» **EXERCISE 1**: Reproduce word for word the part of the passage on EU sanctions against Russia that opens with the words containing "The latest sanctions" and closes with "of nuclear weapons.".

» **SOURCE EXTRACT**:
Among the “biting” new sanctions will be a wider ban on the provision of European services to Russia.  The list of banned services has not yet been announced, but there are multiple reports circulating that this may include legal services.  Watch this space!

Russian Escalation

Since Russia’s incursion into Ukraine began in February, European Union (“EU”) sanctions have targeted hundreds of individuals including, among others, Russian President Vladimir Putin, Foreign Minister Sergey Lavrov, other government officials, oligarchs and other “elites” proximate to Putin, senior military officers, and individuals responsible for disinformation.  They have also banned the import into the EU of certain Russian goods; banned the export, sale, supply, or transfer of certain EU goods to Russia; forbidden passage through or over EU territory; imposed new depository and transactional limits, capital markets restrictions, sectoral prohibitions; and excluded Russian and Belarusian banks from the SWIFT international payment system.

The latest sanctions package responds to the recent referenda organized in occupied territories of Ukraine, presumably with a view to their annexation, the mobilization of 300,000 additional militants, and the threatened deployment of nuclear weapons.    

“Biting” New Sanctions

The proposed new package includes:

  • further import bans on Russian products, including fully banning imports of steel and steel products, certain elements used in the jewelry industry such as stones and precious metals, pulp and paper, machinery and appliances, intermediate chemicals, plastics, and cigarettes, that are meant to deprive Moscow of an additional EUR 7 billion euros (USD 6.7 billion) in aggregate revenues;
  • ban the export to Russia of EU goods and technologies used in aviation and potentially by the Russian military, such as tires and brakes, as well as electrical components including certain electrical components, semiconductors, and chemicals;
  • in addition to the existing EU plan to ban the seaborne transportation of Russian crude oil into the EU as of December 5, 2022 and February 5 2023, a G7 agreement to introduce a price cap on Russian oil for third countries;
  • the extension of current restrictions on Crimea, Donetsk and Luhansk to all non-government-controlled areas of Ukraine; and
  • targeted sanctions (essentially, asset freezes) against individuals and entities involved in the aforementioned referenda, including “proxy Russian authorities” in the four partially occupied regions of Ukraine (Donetsk, Luhansk, Kherson and Zaporizhzhia), propagandists, and more.

» **EXERCISE 2**: Transcribe the entries without changes, from their first line through the line containing "scientific name: Erigeron pulchellus", including both of those lines.

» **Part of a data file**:
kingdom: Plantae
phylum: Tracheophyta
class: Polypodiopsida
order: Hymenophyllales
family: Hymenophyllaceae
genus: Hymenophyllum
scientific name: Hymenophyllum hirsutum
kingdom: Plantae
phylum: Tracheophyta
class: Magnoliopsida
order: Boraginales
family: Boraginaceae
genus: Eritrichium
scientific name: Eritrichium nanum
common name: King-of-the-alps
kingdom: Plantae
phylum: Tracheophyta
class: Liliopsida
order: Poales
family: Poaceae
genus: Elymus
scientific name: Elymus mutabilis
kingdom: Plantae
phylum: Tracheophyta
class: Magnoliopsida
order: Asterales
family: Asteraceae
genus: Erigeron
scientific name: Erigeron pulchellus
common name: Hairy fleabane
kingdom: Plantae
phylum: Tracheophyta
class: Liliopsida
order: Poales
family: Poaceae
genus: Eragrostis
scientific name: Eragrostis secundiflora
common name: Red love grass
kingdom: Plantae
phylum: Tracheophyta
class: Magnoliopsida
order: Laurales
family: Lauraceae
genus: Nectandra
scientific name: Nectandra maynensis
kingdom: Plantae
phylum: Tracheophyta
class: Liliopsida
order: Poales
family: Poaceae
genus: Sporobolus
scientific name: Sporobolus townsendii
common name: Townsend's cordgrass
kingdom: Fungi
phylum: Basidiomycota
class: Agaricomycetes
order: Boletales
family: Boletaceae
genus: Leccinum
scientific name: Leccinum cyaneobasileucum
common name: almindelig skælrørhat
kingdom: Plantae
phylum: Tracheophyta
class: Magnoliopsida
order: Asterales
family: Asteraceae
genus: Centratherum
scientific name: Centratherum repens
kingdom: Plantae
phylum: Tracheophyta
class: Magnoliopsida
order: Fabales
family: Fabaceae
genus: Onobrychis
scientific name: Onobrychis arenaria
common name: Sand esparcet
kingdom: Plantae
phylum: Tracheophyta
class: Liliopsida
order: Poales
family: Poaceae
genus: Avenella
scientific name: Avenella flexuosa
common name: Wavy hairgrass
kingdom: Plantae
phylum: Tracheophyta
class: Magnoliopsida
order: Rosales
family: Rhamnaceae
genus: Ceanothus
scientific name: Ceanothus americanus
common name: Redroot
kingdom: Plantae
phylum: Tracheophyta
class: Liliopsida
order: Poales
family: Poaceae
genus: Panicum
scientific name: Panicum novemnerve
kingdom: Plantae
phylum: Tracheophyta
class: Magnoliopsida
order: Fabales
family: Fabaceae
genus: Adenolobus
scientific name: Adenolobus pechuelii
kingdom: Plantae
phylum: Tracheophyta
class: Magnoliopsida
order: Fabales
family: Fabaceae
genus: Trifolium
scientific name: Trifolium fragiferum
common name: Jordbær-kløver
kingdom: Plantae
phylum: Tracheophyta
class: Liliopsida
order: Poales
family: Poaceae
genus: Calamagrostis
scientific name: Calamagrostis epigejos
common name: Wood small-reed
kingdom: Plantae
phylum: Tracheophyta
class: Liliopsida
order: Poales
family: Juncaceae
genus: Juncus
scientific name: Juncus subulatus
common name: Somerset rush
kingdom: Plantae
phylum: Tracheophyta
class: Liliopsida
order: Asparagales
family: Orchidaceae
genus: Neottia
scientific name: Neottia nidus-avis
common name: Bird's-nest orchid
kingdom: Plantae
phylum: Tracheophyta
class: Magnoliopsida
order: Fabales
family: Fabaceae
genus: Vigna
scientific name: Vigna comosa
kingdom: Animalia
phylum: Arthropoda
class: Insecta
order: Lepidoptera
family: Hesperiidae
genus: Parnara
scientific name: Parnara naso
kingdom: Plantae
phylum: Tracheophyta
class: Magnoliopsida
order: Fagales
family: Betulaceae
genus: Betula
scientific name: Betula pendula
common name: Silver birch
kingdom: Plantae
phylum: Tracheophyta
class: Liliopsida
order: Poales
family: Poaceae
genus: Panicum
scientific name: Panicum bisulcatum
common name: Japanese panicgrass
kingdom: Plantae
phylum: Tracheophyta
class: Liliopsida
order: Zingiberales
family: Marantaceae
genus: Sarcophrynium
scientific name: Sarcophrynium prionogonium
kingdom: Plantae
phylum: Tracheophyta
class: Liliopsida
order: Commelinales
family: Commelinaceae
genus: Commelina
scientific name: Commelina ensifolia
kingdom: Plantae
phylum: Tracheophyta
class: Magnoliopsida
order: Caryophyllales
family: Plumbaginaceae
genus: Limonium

» **FULL OUTPUT 1**:
The latest sanctions package responds to the recent referenda organized in occupied territories of Ukraine, presumably with a view to their annexation, the mobilization of 300,000 additional militants, and the threatened deployment of nuclear weapons.

» **FULL OUTPUT 2**:
kingdom: Plantae
phylum: Tracheophyta
class: Polypodiopsida
order: Hymenophyllales
family: Hymenophyllaceae
genus: Hymenophyllum
scientific name: Hymenophyllum hirsutum
kingdom: Plantae
phylum: Tracheophyta
class: Magnoliopsida
order: Boraginales
family: Boraginaceae
genus: Eritrichium
scientific name: Eritrichium nanum
common name: King-of-the-alps
kingdom: Plantae
phylum: Tracheophyta
class: Liliopsida
order: Poales
family: Poaceae
genus: Elymus
scientific name: Elymus mutabilis
kingdom: Plantae
phylum: Tracheophyta
class: Magnoliopsida
order: Asterales
family: Asteraceae
genus: Erigeron
scientific name: Erigeron pulchellus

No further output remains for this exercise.